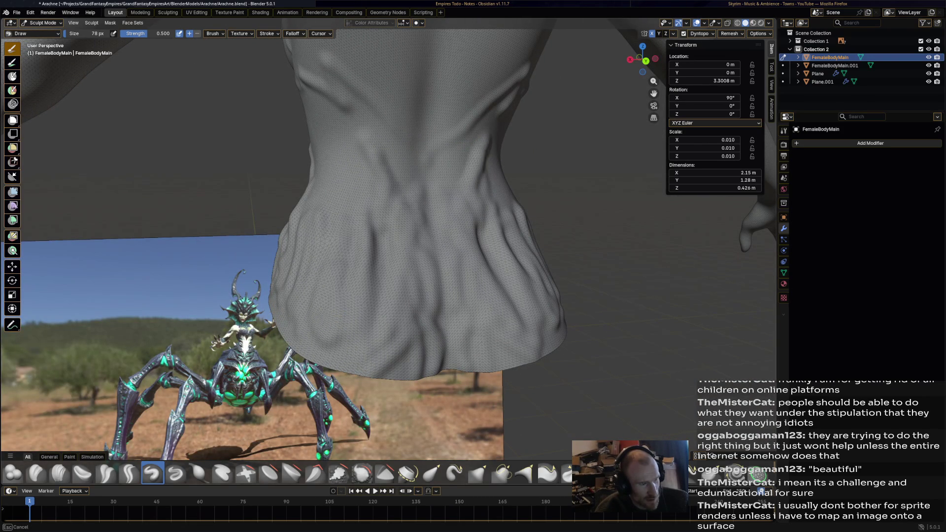
drag(481, 185, 476, 107)
drag(385, 185, 366, 125)
drag(510, 93, 466, 193)
mouse_move(444, 188)
middle_down()
mouse_move(503, 177)
mouse_move(444, 180)
middle_up()
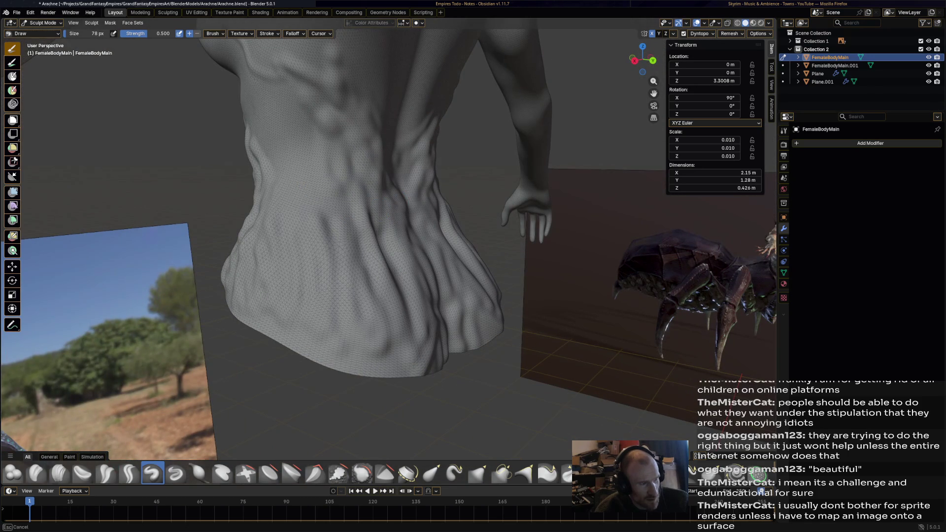
drag(362, 166, 332, 240)
mouse_move(343, 196)
mouse_down()
mouse_move(329, 248)
mouse_move(292, 255)
mouse_up()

_PROBLEM REQUIREMENTS_
Pictures aside, retype the material exactly.

_RESULT OF THIS TASK_
drag(481, 185, 476, 107)
drag(385, 185, 366, 125)
drag(510, 93, 466, 193)
mouse_move(444, 188)
middle_down()
mouse_move(503, 177)
mouse_move(444, 180)
middle_up()
drag(362, 166, 332, 240)
mouse_move(343, 196)
mouse_down()
mouse_move(329, 248)
mouse_move(292, 255)
mouse_up()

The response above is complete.